When St. Augustine said that “concerning taste there can be no dispute”, he was only partially right. Admittedly, taste always has a subjective aspect; but there’s always an objective component as well: objectively, a cheap soda is not a fine wine, millions of musical compositions are not Mozart, and the picture that your kindergarten child drew for your birthday is not a Van Gogh.
With that being said as an apologia, I admit that my selection of these ten books has a strongly subjective factor. These are simply the books that spoke most deeply to me this past year. Perhaps they won’t do the same for you. Nonetheless, I assure you that none of them is a cheap soda or a crayon picture a child drew for your birthday.
Which ten books spoke to me most deeply this past year?
- Clare Carlisle, Philosopher of the Heart, The Restless Life of Soren Kierkegaard. If you’ve never read a good introduction to the life and work of Soren Kierkegaard, this is your book. It’s a unique combination of scholarship, clear writing, criticism of, and sympathy for Kierkegaard.
- Michael J. Buckley, What Do You Seek? The Questions of Jesus as Challenge and Promise. Among the books I read this year, this book challenged me the most personally. Buckley, who died in 2019, shines a light into your soul and shows where the both the challenge and promise of Jesus lie.
- Frederick Buechner, The Magnificent Defeat. First published in 1966, this book only found me this year. An ordained Presbyterian minister, Buechner is theologian, poet, philosopher, novelist, and essayist and always worth the read, particularly this book. Some rare insights.
- Mark Wallace, When God was a Bird – Christianity, Animism, and the Re-Enchantment of the World. As Christians we believe that God wrote two books: the Bible and the world of nature. As Christians, we have both books; animists and pagans have just the one book, the book of nature. Wallace submits that it’s time (both for a fuller understanding of our own faith and for a healthier relationship to the natural world) for us as Christians to take the book of nature more seriously and be less afraid of animism. His insights will stretch you but keep you solid doctrinally.
- Gerhard Lohfink, Prayer Takes Us Home, The Theology and Practice of Christian Prayer. Gerhard Lohfink is a German biblical scholar and always worth reading. This is his fourth book in English and, like his others, it as a rare combination of scholarship, personal faith, and good clear writing.
- Muriel Barbery, The Elegance of the Hedgehog. This is a novel written in 2006 that’s full of insight, wit, and surprise. Not for you if you’re looking for action. This is staring at a work of art, but asking yourself repeatedly, how could its creator be that clever?
- Marilynne Robinson, Jack. Time magazine lists her as one of the 100 most influential people in America and that’s true, certainly for my own life. Marilynne Robinson is a highly acclaimed novelist and a deeply insightful religious writer. This book, Jack, will demand a little patience on your part. Don’t give up on it because nothing moves in the first 50 pages. In the end, the book will move you.
- Helen Prejean, River of Fire, My Spiritual Journey. The author of Dead Man Walking shares her autobiography.
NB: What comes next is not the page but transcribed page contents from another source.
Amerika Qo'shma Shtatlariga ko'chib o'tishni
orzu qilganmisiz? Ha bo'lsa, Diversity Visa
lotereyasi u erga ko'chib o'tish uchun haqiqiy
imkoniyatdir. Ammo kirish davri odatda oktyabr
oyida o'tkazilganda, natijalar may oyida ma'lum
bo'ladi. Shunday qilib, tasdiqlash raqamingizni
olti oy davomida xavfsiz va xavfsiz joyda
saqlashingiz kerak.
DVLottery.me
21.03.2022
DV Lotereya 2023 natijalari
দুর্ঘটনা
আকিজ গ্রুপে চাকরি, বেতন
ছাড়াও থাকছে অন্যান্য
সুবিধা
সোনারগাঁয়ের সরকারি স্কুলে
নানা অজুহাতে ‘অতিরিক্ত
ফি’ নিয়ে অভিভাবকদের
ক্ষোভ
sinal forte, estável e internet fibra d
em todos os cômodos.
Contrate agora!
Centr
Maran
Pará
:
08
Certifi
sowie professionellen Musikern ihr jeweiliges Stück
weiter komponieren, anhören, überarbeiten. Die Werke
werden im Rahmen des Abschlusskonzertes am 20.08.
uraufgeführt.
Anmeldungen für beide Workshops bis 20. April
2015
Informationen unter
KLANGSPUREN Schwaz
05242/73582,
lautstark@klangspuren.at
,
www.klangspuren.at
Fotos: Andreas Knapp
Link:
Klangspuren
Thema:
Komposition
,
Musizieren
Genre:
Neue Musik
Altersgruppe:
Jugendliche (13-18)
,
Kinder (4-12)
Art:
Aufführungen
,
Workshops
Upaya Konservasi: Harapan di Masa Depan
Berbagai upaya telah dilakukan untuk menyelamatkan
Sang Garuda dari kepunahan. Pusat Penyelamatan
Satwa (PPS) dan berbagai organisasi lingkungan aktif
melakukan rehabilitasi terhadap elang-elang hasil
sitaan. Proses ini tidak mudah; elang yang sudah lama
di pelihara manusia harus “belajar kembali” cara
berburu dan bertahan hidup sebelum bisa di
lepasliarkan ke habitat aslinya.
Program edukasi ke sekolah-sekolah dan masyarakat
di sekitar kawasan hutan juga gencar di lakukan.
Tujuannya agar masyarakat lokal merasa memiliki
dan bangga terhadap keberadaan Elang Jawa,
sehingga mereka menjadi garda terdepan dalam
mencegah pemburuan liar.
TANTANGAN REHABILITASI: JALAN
This is the conversion story of an exceptional woman who, it would seem, didn’t need a conversion. Candid, honest, deep.
- Lyn Cowan, Portrait of the Blue Lady, The Character of Melancholy. Another book that was written sixteen years ago but only found me this year. It’s a book on melancholy written by a brilliant Jungian and mythologist. Here’s a taste: “Melancholy has even lost its name: melancholy is now ‘depression’, clinicalized, pathologized, and undifferentiated from the blue ‘melancholy’ formerly recognized by poets, philosophers, blues singers and doctors alike, now experienced as a ‘treatable illness’ rather than a difficult, often painful affliction of the soul that is not an illness and doesn’t want treatment.” For Cowan, melancholy is your inroad to befriending the deeper parts of your soul.
- Ira Byock, The Four Things that Matter Most. First published in 2004, this is a very popular book that deserves to be popular. Byock gives his whole thesis in the book’s opening sentence. The four most important things you will ever say are: Please forgive me. I forgive you. Thank you. I love you. These are words people tend to utter on their deathbeds. However, as Byock urges, it is best to start saying them long before our loved ones gather round our deathbed. The saddest words we say? “It might have been!”
Beyond these ten books, I also highly recommend Pope Francis’ new Encyclical, Fratelli Tutti.
These are the ten books that spoke deeply to me this year. I can’t guarantee they will do that for you. But I can guarantee that none of them is a cheap soda!